* [Exercise data]:

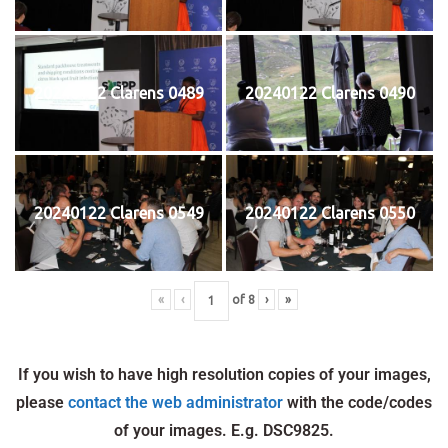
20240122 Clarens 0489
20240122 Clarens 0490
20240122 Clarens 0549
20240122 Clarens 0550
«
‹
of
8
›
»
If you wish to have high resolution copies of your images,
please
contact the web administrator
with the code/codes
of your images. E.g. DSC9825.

* [Task statement]:
Locate each line in the entries above that contains the string "images" and copy those lines in full. Case counts, so match uppercase and lowercase letters precisely.

* [Answer]:
If you wish to have high resolution copies of your images,
of your images. E.g. DSC9825.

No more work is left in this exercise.